Table of Contents
ISRN Vascular Medicine
Volume 2014, Article ID 218085, 9 pages
Review Article

Threatening Inferior Limb Ischemia: When to Consider Fasciotomy and What Principles to Apply?

1Department of Thoracic and Vascular Surgery, Princess Paola Hospital, Rue du Vivier 21, 6900 Marche-en-Famenne, Belgium
2Department of Orthopedic Surgery, Princess Paola Hospital, Rue du Vivier 21, 6900 Marche-en-Famenne, Belgium

Received 13 September 2013; Accepted 30 December 2013; Published 4 March 2014

Academic Editors: B. Hambly, S. Takebayashi, and M. Zhang

Copyright © 2014 Vlad-Adrian Alexandrescu and Didier Van Espen. This is an open access article distributed under the Creative Commons Attribution License, which permits unrestricted use, distribution, and reproduction in any medium, provided the original work is properly cited.

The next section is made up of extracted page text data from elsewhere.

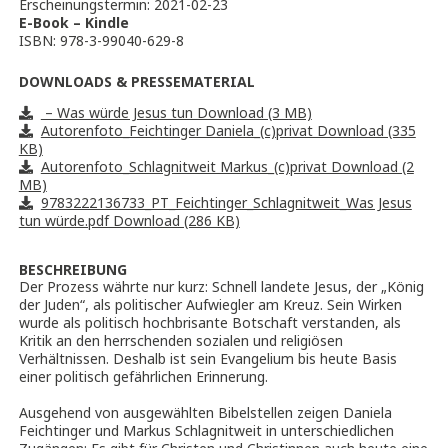
Erscheinungstermin: 2021-02-23
E-Book – Kindle
ISBN: 978-3-99040-629-8
DOWNLOADS & PRESSEMATERIAL
– Was würde Jesus tun Download (3 MB)
Autorenfoto_Feichtinger Daniela_(c)privat Download (335
KB)
Autorenfoto_Schlagnitweit Markus_(c)privat Download (2
MB)
9783222136733_PT_Feichtinger_Schlagnitweit_Was Jesus
tun würde.pdf Download (286 KB)
BESCHREIBUNG
Der Prozess währte nur kurz: Schnell landete Jesus, der „König
der Juden“, als politischer Aufwiegler am Kreuz. Sein Wirken
wurde als politisch hochbrisante Botschaft verstanden, als
Kritik an den herrschenden sozialen und religiösen
Verhältnissen. Deshalb ist sein Evangelium bis heute Basis
einer politisch gefährlichen Erinnerung.
Ausgehend von ausgewählten Bibelstellen zeigen Daniela
Feichtinger und Markus Schlagnitweit in unterschiedlichen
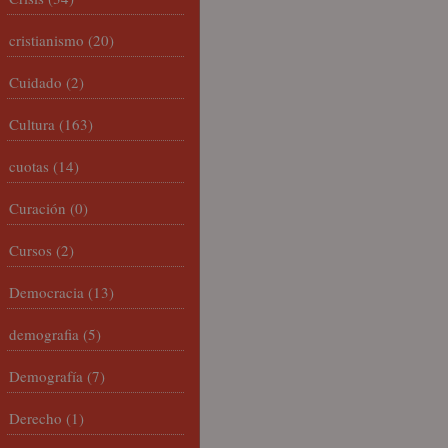
cristianismo
(20)
Cuidado
(2)
Cultura
(163)
cuotas
(14)
Curación
(0)
Cursos
(2)
Democracia
(13)
demografia
(5)
Demografía
(7)
Derecho
(1)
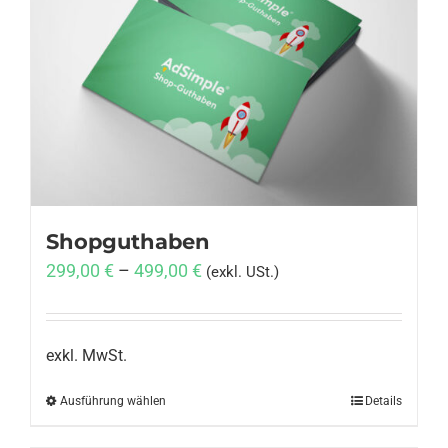
Shopguthaben
299,00
€
–
499,00
€
(exkl. USt.)
exkl. MwSt.
Ausführung wählen
Dieses
Details
Produkt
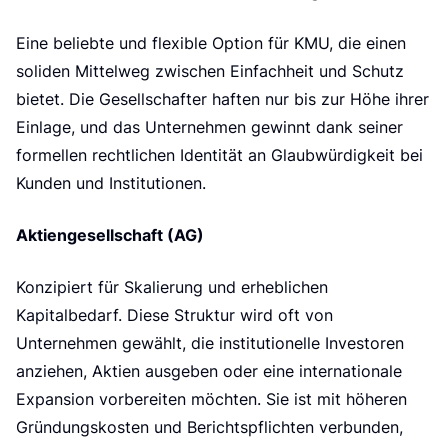
g
Eine beliebte und flexible Option für KMU, die einen
soliden Mittelweg zwischen Einfachheit und Schutz
bietet. Die Gesellschafter haften nur bis zur Höhe ihrer
Einlage, und das Unternehmen gewinnt dank seiner
formellen rechtlichen Identität an Glaubwürdigkeit bei
Kunden und Institutionen.
Aktiengesellschaft (AG)
Konzipiert für Skalierung und erheblichen
Kapitalbedarf. Diese Struktur wird oft von
Unternehmen gewählt, die institutionelle Investoren
anziehen, Aktien ausgeben oder eine internationale
Expansion vorbereiten möchten. Sie ist mit höheren
Gründungskosten und Berichtspflichten verbunden,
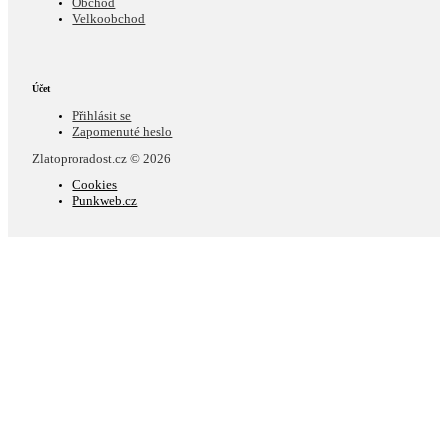
Obchod
Velkoobchod
Účet
Přihlásit se
Zapomenuté heslo
Zlatoproradost.cz © 2026
Cookies
Punkweb.cz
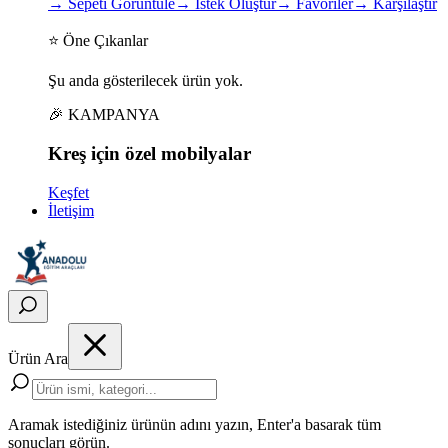
→
Sepeti Görüntüle
→
İstek Oluştur
→
Favoriler
→
Karşılaştır
⭐ Öne Çıkanlar
Şu anda gösterilecek ürün yok.
🎉 KAMPANYA
Kreş için
özel
mobilyalar
Keşfet
İletişim
Ürün Ara
Aramak istediğiniz ürünün adını yazın, Enter'a basarak tüm
sonuçları görün.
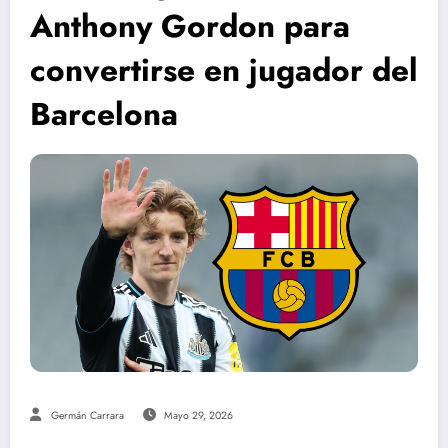
Anthony Gordon para
convertirse en jugador del
Barcelona
Germán Carrara
Mayo 29, 2026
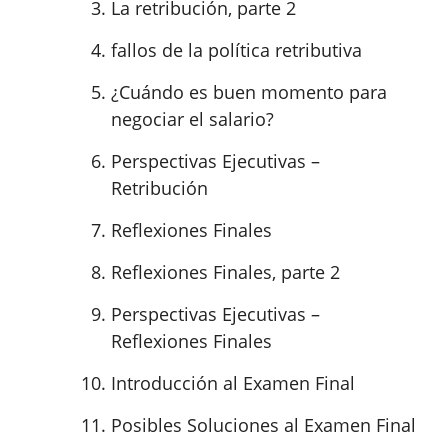
La retribución, parte 2
fallos de la política retributiva
¿Cuándo es buen momento para
negociar el salario?
Perspectivas Ejecutivas –
Retribución
Reflexiones Finales
Reflexiones Finales, parte 2
Perspectivas Ejecutivas –
Reflexiones Finales
Introducción al Examen Final
Posibles Soluciones al Examen Final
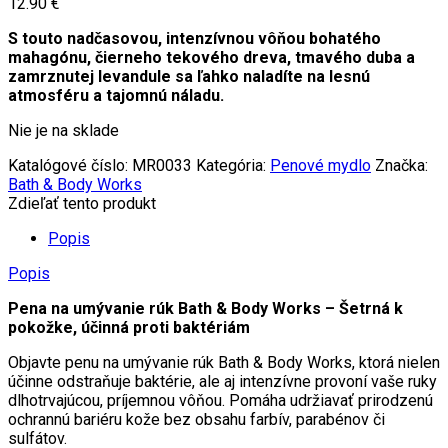
12.90
€
S touto nadčasovou, intenzívnou vôňou bohatého
mahagónu, čierneho tekového dreva, tmavého duba a
zamrznutej levandule sa ľahko naladíte na lesnú
atmosféru a tajomnú náladu.
Nie je na sklade
Katalógové číslo:
MR0033
Kategória:
Penové mydlo
Značka:
Bath & Body Works
Zdieľať tento produkt
Popis
Popis
Pena na umývanie rúk Bath & Body Works – Šetrná k
pokožke, účinná proti baktériám
Objavte penu na umývanie rúk Bath & Body Works, ktorá nielen
účinne odstraňuje baktérie, ale aj intenzívne provoní vaše ruky
dlhotrvajúcou, príjemnou vôňou. Pomáha udržiavať prirodzenú
ochrannú bariéru kože bez obsahu farbív, parabénov či
sulfátov.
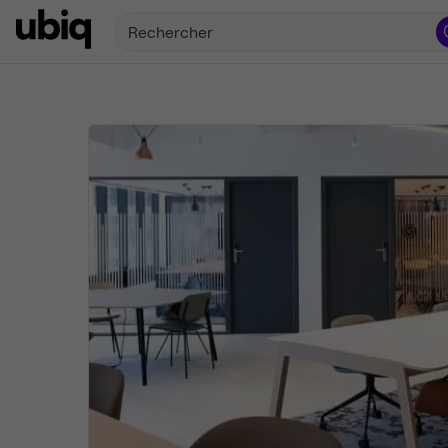
Rechercher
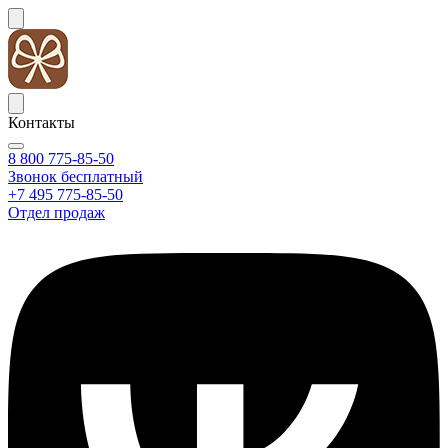
Контакты
8 800 775-85-50
Звонок бесплатный
+7 495 775-85-50
Отдел продаж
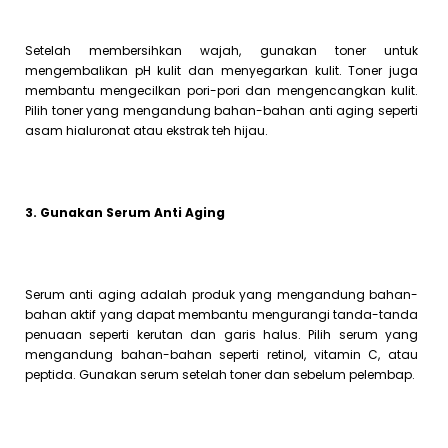
Setelah membersihkan wajah, gunakan toner untuk
mengembalikan pH kulit dan menyegarkan kulit. Toner juga
membantu mengecilkan pori-pori dan mengencangkan kulit.
Pilih toner yang mengandung bahan-bahan anti aging seperti
asam hialuronat atau ekstrak teh hijau.
3. Gunakan Serum Anti Aging
Serum anti aging adalah produk yang mengandung bahan-
bahan aktif yang dapat membantu mengurangi tanda-tanda
penuaan seperti kerutan dan garis halus. Pilih serum yang
mengandung bahan-bahan seperti retinol, vitamin C, atau
peptida. Gunakan serum setelah toner dan sebelum pelembap.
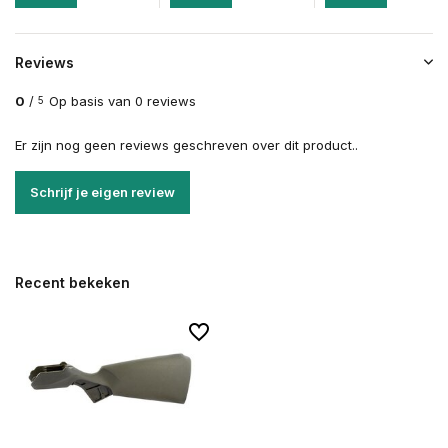
Reviews
0
/
Op basis van 0 reviews
5
Er zijn nog geen reviews geschreven over dit product..
Schrijf je eigen review
Recent bekeken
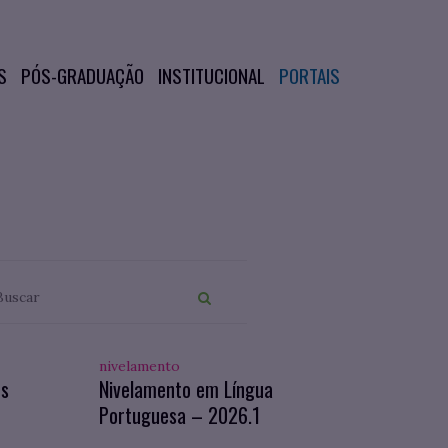
S
PÓS-GRADUAÇÃO
INSTITUCIONAL
PORTAIS
nivelamento
os
Nivelamento em Língua
Portuguesa – 2026.1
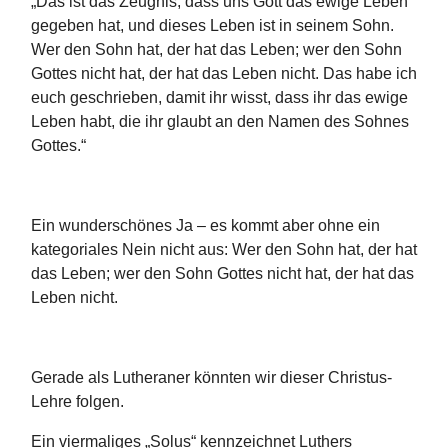
„Das ist das Zeugnis, dass uns Gott das ewige Leben
gegeben hat, und dieses Leben ist in seinem Sohn.
Wer den Sohn hat, der hat das Leben; wer den Sohn
Gottes nicht hat, der hat das Leben nicht. Das habe ich
euch geschrieben, damit ihr wisst, dass ihr das ewige
Leben habt, die ihr glaubt an den Namen des Sohnes
Gottes.“
Ein wunderschönes Ja – es kommt aber ohne ein
kategoriales Nein nicht aus: Wer den Sohn hat, der hat
das Leben; wer den Sohn Gottes nicht hat, der hat das
Leben nicht.
Gerade als Lutheraner könnten wir dieser Christus-
Lehre folgen.
Ein viermaliges „Solus“ kennzeichnet Luthers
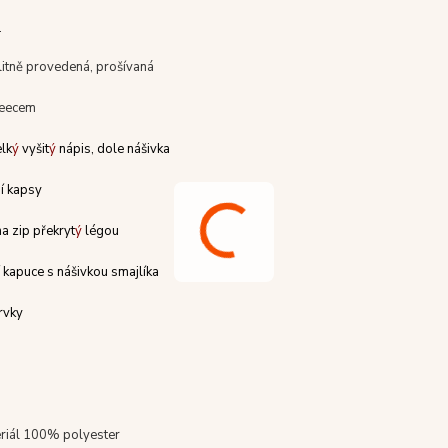
:
litně provedená, prošívaná
leecem
lk
ý
vy
š
it
ý
n
ápis, dole n
á
šivka
n
í kapsy
a zip p
řekryt
ý
l
égou
kapuce s n
á
š
ivkou smajl
í
ka
rvky
eriál 100% polyester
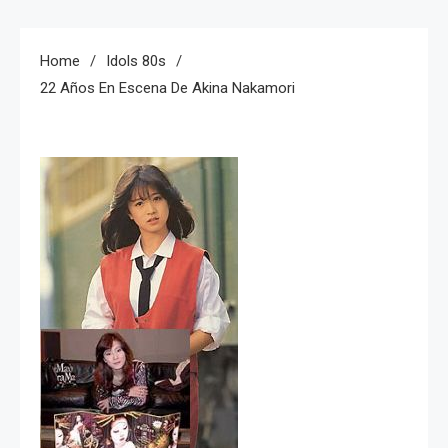
Home
Idols 80s
22 Años En Escena De Akina Nakamori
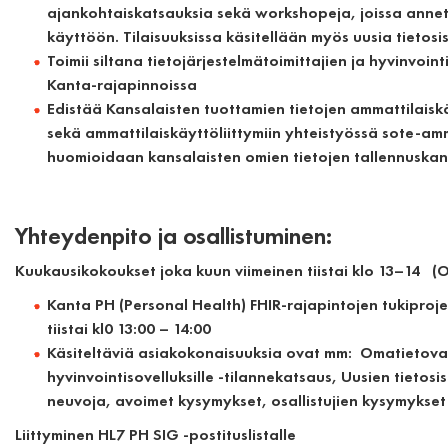
ajankohtaiskatsauksia sekä workshopeja, joissa anneta
käyttöön. Tilaisuuksissa käsitellään myös uusia tietos
Toimii siltana tietojärjestelmätoimittajien ja hyvinvoint
Kanta-rajapinnoissa
Edistää Kansalaisten tuottamien tietojen ammattilaiskä
sekä ammattilaiskäyttöliittymiin yhteistyössä sote-amm
huomioidaan kansalaisten omien tietojen tallennuska
Yhteydenpito ja osallistuminen:
Kuukausikokoukset
joka kuun viimeinen tiistai klo 13–14 (
Kanta PH (Personal Health) FHIR-rajapintojen tukiproj
tiistai kl0 13:00 – 14:00
Käsiteltäviä asiakokonaisuuksia ovat mm: Omatietovar
hyvinvointisovelluksille -tilannekatsaus, Uusien tietosis
neuvoja, avoimet kysymykset, osallistujien kysymykset 
Liittyminen
HL7 PH SIG
-postituslistalle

Inferior limb compartmental syndrome (CS) gathers a constellation of symptoms that traditionally refers to pathologically increased intramuscular and surrounding tissue pressure generally contained in nonexpansile leg spaces. It associates oftentimes reperfusion or traumatic injury. Intrinsic rigidity of these leg and foot closed compartments may enhance critical pressure risings with deleterious effects on specific vascular and nervous supply, with two main presentations: acute versus chronic display. For these situations, early fasciotomy plays the major role of releasing specific compartment hypertension and prevents deleterious tissue necrosis. Intervention is effective only if required upon precise indications (measured tissue pressure within 20 to 30 mm Hg of systemic diastolic pressure) and performed correctly in a timely fashioned approach. Any failure or delay in recognizing CS inevitably leads to adverse outcomes and jeopardy for secondary limb loss. When judiciously applied during or soon after limb-salvage revascularization technically successful fasciotomy may represent a major contributor in limb preservation. It accounts for a well-defined therapeutic proceeding available for any conscientious and well-briefed interventionist.